§ **Exercise passage**:
┄┄┄┄┄┄┄┄┄┄┄┄┄┄┄┄┄┄┄┄
This doesn’t engender the sort of resentment one would generally expect. The Legion’s officials, with the possible exception of the Ladies themselves, have risen up through the ranks through merit, and are not the sort to give nonsensical orders for the sheer enjoyment of it. The Ladies are definitely of the opinion that their servants are far too valuable to waste without great deliberation. As a result, objectionable orders aren’t passed down the line just to keep people busy or to prove that the officer in question can give any sort of order and have it obeyed. In any normal organization, this dogmatic insistence on obedience would be a horrible policy. Within the competent, fatalistic ranks of the Legion of Fate, it works well.
┄┄┄┄┄┄┄┄┄┄┄┄┄┄┄┄┄┄┄┄
§ **Problem set**:
1) In the Legion of Fate passage, how have the Legion's officials risen up through the ranks?
2) Give the first word of every sentence in the Legion of Fate passage, in order.
3) Please duplicate the Legion of Fate passage starting at "This doesn’t engender" and ending at "it works well.".

§ **Provided data**:
┄┄┄┄┄┄┄┄┄┄┄┄┄┄┄┄┄┄┄┄
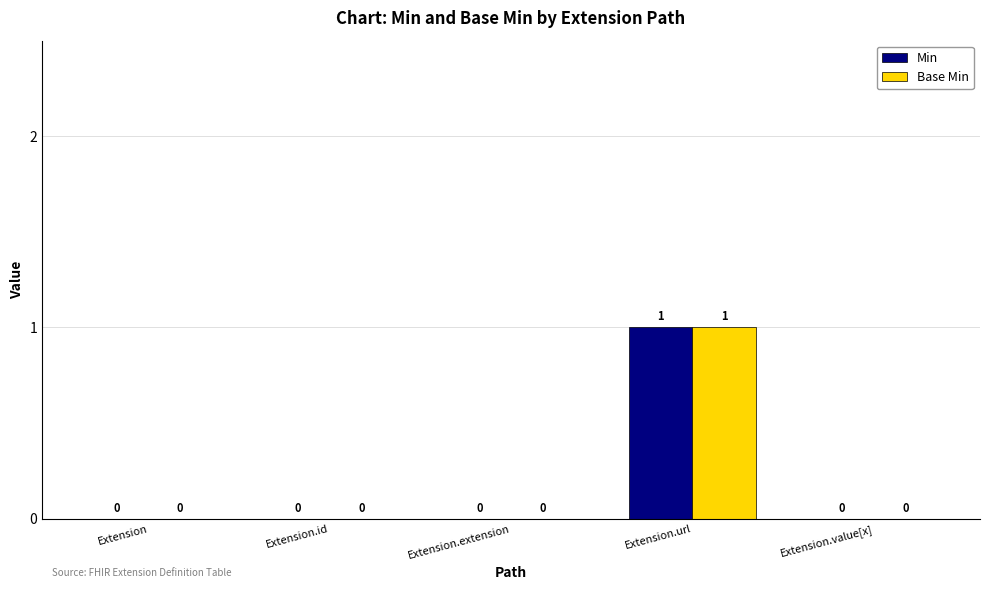

At which category is the sum across all series the highest?

Extension.url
┄┄┄┄┄┄┄┄┄┄┄┄┄┄┄┄┄┄┄┄
§ **Answers for this exercise**:
1) Through merit, with the possible exception of the Ladies themselves.

2) This, The, The, As, In, Within

3)
This doesn’t engender the sort of resentment one would generally expect. The Legion’s officials, with the possible exception of the Ladies themselves, have risen up through the ranks through merit, and are not the sort to give nonsensical orders for the sheer enjoyment of it. The Ladies are definitely of the opinion that their servants are far too valuable to waste without great deliberation. As a result, objectionable orders aren’t passed down the line just to keep people busy or to prove that the officer in question can give any sort of order and have it obeyed. In any normal organization, this dogmatic insistence on obedience would be a horrible policy. Within the competent, fatalistic ranks of the Legion of Fate, it works well.